▶ _Dataset records_
----------

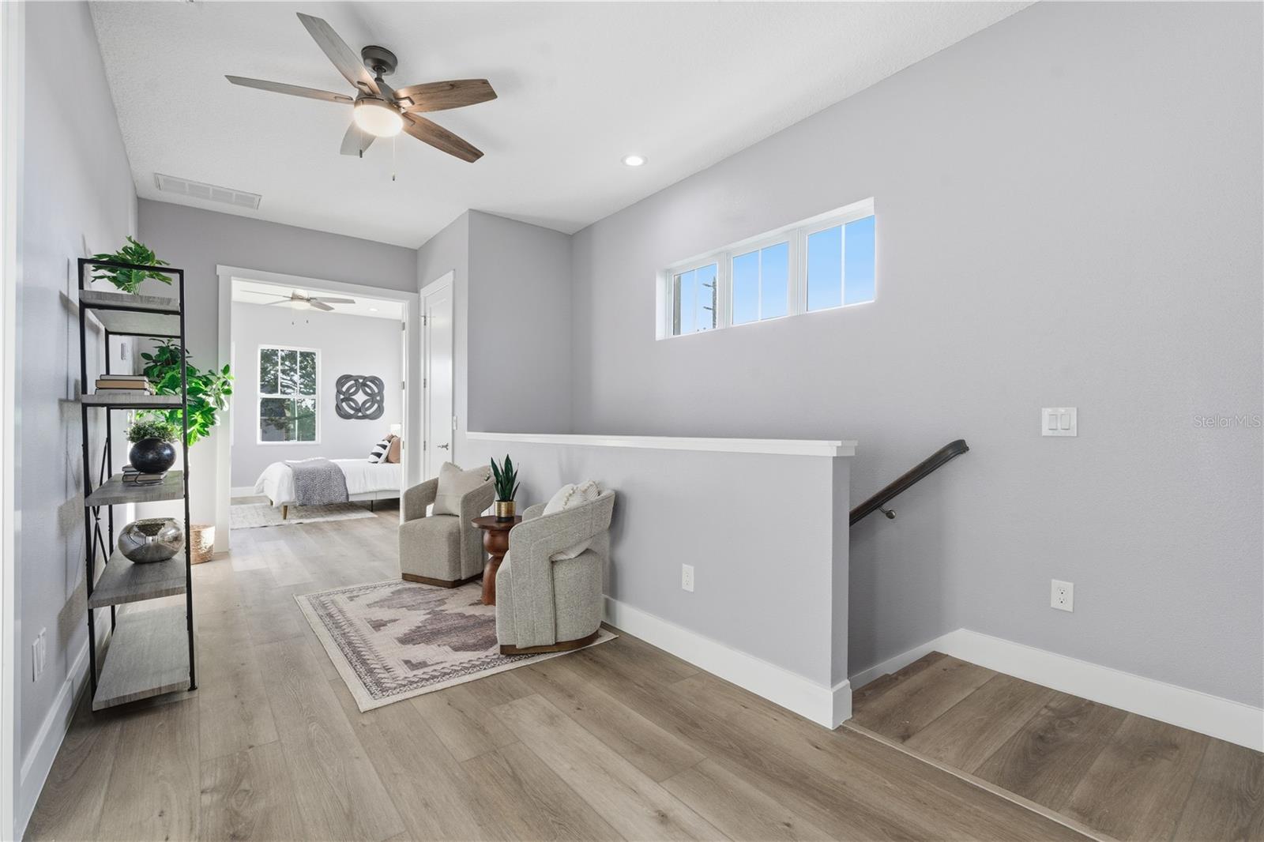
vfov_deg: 73.7
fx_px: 562
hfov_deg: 96.7
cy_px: 421
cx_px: 632
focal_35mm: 16
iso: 100
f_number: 8
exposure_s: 1/40
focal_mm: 16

----------

When you print the entries, keep every line exactly as it is and drop the pictures.

▶ _Answer below_
vfov_deg: 73.7
fx_px: 562
hfov_deg: 96.7
cy_px: 421
cx_px: 632
focal_35mm: 16
iso: 100
f_number: 8
exposure_s: 1/40
focal_mm: 16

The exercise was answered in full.